Now, these shells are constructed to blow up a tank, and it was no trick at all for one of them to tear a human being in two or, indeed, to kill several others within a 30-yard radius.
So, Bob Wieland, when he came to, was not surprised there was something missing, he was surprised there was anything left.
"Bitter? Bang on walls? Curse? No. I felt like 10,000 pounds had been lifted off me," Wieland said. "I felt like I was going to get killed over there. Like, when I got there, I asked the sergeant, you know, like what the plans were over there, and he said 'Don't plan on going back to the United States alive.'
"So, I figured I beat the price. Like, my best friend, Jerome Lubeno, who I was trying to save when I stepped on the mortar, he's at Wall 22 West, Line 47 in the Vietnam Memorial in Washington. That's all that's left of him. I got a break."
At Valley Forge Hospital, to which he was evacuated, Bob quickly demonstrated that the essential parts of Bob Wieland had been saved intact--the heart, lungs, the mind, the spirit. "Hey, I still got my hair, even," he said.
What he didn't have was legs.
"The Army fitted me with prosthesis, artificial legs but they were too slow. I had places to go and people to see and things to do. I couldn't wait for my legs to catch up."
The Army thought he needed psychiatry. "I went in and talked to the psychiatrist 30 to 35 minutes. But I finally got him straightened out," offers Bob.
He was more interested in the therapy program. "Most of the vets grumbled and said, 'Therapy? Naw!' But not me. I said 'Wow! I might break a world record!' That's when they sent me to the psychiatrist."
The remarkable thing is that, eight years later, at a power weightlifting competition in Santa Monica, Bob Wieland did break a world record. Competing as a bantamweight, 122 pounds, he bench-pressed 303 pounds, breaking the record of 290.
Don't look for it in the record books. "The AAU brought out a rule. They said the record didn't count because I was--get this!-- not wearing shoes! I says, 'How can I wear shoes? I'm not wearing feet!' "
Anyone can run a marathon on legs. Anyone can cross the country in an airplane.
Bob Wieland does those things on his hands. He went from coast to coast on his hands in 3 years 8 months 6 days. He "ran" the New York Marathon this month in 98 hours 37 minutes 17 seconds.

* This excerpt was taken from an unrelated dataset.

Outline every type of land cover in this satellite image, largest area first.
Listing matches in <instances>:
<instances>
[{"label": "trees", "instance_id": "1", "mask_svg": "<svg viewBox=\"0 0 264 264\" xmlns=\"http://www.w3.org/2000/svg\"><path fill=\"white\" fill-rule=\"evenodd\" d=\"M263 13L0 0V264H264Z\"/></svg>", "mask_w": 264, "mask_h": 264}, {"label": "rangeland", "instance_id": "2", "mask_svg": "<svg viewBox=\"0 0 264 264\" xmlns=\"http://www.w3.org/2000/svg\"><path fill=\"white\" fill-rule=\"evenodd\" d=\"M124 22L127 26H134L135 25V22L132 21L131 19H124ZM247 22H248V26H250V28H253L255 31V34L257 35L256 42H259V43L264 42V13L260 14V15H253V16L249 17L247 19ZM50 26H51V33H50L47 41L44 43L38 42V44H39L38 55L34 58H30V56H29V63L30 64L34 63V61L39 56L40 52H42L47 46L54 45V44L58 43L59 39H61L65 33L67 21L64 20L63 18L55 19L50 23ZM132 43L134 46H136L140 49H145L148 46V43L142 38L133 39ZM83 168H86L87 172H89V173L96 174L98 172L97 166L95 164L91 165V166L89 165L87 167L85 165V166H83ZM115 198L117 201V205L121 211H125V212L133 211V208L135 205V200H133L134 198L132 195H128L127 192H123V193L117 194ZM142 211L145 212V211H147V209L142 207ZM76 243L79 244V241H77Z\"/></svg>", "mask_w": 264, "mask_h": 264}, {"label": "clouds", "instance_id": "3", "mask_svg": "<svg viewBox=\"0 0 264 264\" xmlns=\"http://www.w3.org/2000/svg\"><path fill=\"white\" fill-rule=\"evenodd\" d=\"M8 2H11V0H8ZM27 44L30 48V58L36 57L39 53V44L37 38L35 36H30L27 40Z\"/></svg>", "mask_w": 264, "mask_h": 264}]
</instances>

He propels himself in a curious leapfrog motion that sometimes impels passing motorists to think some creature from another planet has landed on our highways. "They think I'm E.T. wearing a cowboy hat," he says, laughing.
In New York, he scuttled through the streets for 40 straight hours before stopping for a nap and was still on the course two days after the race had finished.

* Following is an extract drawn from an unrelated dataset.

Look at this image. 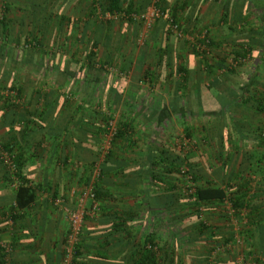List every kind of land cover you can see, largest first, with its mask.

"The police were taking down the barriers and the water stands and here comes this thing swinging down the street yelling, 'The race isn't over!' All those people in the high-rises are leaning out the windows and yelling, 'God bless you!' and, 'Go for it!' "
The director of the race, Fred Lebow, replaced the finish-line clock and the tape when he heard Contestant No. C783 was swinging down Fifth Avenue, two miles from the finish, three days after the start.

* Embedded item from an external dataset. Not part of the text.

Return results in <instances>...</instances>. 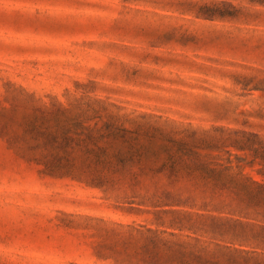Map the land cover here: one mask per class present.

Doing handstands for 26 miles 385 yards is child's play after doing them for 2,500 miles, the distance from the Pacific Ocean to the Vietnam Memorial. So, Bob hopes to be given an even bigger head start in the Los Angeles Marathon next March 1. If the city agrees, he'll be permitted to start two days ahead of the field.
"If they can't do that, I have an alternative suggestion," Bob Wieland says. "Let the rest of the field run it on their hands, too!"
Long-distance running is known for increasing the vital capacity, the size and function of the heart and lungs. And it has become a cliche to say of a brave person fighting huge odds that he is all heart. Bob Wieland may be the first person of whom it is literally true. Either way you want to take it.